▶ **ACTIVITY**: Set down, please, exactly the lines below that run from the line with "Figure 7. Correlation" to the line with "FIGURE 1 Comparison", both lines included.

════════════════

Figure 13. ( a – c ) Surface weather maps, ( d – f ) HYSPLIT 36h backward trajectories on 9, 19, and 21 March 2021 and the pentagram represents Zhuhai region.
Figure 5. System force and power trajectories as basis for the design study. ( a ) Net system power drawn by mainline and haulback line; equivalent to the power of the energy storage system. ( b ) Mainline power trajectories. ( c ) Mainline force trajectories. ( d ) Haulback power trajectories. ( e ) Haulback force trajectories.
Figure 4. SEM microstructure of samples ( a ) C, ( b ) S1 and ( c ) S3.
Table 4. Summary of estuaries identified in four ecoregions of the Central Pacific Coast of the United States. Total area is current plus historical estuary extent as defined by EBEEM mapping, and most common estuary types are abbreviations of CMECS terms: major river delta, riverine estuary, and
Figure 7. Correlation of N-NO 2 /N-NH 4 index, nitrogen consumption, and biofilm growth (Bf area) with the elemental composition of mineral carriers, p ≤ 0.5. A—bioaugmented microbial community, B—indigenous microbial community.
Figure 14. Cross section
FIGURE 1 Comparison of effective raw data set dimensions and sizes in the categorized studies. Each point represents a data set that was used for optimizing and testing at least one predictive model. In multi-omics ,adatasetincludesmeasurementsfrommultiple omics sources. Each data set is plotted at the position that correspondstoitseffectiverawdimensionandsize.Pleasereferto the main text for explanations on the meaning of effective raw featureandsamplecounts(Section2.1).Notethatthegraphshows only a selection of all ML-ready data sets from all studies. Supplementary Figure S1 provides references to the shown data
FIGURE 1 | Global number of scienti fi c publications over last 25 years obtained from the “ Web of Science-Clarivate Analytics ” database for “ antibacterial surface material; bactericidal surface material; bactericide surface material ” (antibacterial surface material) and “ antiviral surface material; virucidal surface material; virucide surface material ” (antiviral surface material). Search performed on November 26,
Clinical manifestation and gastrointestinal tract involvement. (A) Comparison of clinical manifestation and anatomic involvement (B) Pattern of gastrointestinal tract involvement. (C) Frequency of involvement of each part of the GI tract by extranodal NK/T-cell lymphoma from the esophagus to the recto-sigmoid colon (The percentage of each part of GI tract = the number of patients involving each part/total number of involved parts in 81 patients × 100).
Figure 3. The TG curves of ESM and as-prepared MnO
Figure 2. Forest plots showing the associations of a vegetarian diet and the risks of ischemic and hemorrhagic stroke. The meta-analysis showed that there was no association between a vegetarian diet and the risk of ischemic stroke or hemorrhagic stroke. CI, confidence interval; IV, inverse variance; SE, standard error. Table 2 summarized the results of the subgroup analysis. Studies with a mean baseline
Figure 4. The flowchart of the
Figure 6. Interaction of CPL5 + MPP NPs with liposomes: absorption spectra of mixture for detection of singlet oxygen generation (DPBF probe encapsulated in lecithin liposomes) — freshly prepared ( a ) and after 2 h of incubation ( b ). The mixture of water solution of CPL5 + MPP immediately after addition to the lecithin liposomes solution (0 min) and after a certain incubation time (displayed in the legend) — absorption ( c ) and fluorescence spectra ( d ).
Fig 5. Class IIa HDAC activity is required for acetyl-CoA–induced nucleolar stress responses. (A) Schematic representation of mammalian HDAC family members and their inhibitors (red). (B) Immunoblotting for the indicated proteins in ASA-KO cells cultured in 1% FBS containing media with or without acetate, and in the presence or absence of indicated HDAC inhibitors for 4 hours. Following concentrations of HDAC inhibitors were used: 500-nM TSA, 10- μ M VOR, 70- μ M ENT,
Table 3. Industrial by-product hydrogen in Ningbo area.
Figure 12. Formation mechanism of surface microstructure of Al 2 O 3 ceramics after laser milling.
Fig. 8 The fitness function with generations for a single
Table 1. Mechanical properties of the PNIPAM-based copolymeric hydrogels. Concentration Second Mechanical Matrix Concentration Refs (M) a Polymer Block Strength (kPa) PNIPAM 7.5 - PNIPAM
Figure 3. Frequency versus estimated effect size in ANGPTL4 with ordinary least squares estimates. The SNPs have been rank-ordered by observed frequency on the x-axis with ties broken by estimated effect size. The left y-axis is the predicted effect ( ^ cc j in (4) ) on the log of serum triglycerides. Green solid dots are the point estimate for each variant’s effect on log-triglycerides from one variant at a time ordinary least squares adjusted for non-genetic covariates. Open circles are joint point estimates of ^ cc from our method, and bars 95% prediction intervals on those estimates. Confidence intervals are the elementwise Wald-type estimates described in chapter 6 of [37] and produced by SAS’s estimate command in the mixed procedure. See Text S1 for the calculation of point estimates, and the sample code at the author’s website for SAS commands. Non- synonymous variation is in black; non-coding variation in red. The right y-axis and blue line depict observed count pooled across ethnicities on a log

════════════════

▶ **ANSWER BOX**:
Figure 7. Correlation of N-NO 2 /N-NH 4 index, nitrogen consumption, and biofilm growth (Bf area) with the elemental composition of mineral carriers, p ≤ 0.5. A—bioaugmented microbial community, B—indigenous microbial community.
Figure 14. Cross section
FIGURE 1 Comparison of effective raw data set dimensions and sizes in the categorized studies. Each point represents a data set that was used for optimizing and testing at least one predictive model. In multi-omics ,adatasetincludesmeasurementsfrommultiple omics sources. Each data set is plotted at the position that correspondstoitseffectiverawdimensionandsize.Pleasereferto the main text for explanations on the meaning of effective raw featureandsamplecounts(Section2.1).Notethatthegraphshows only a selection of all ML-ready data sets from all studies. Supplementary Figure S1 provides references to the shown data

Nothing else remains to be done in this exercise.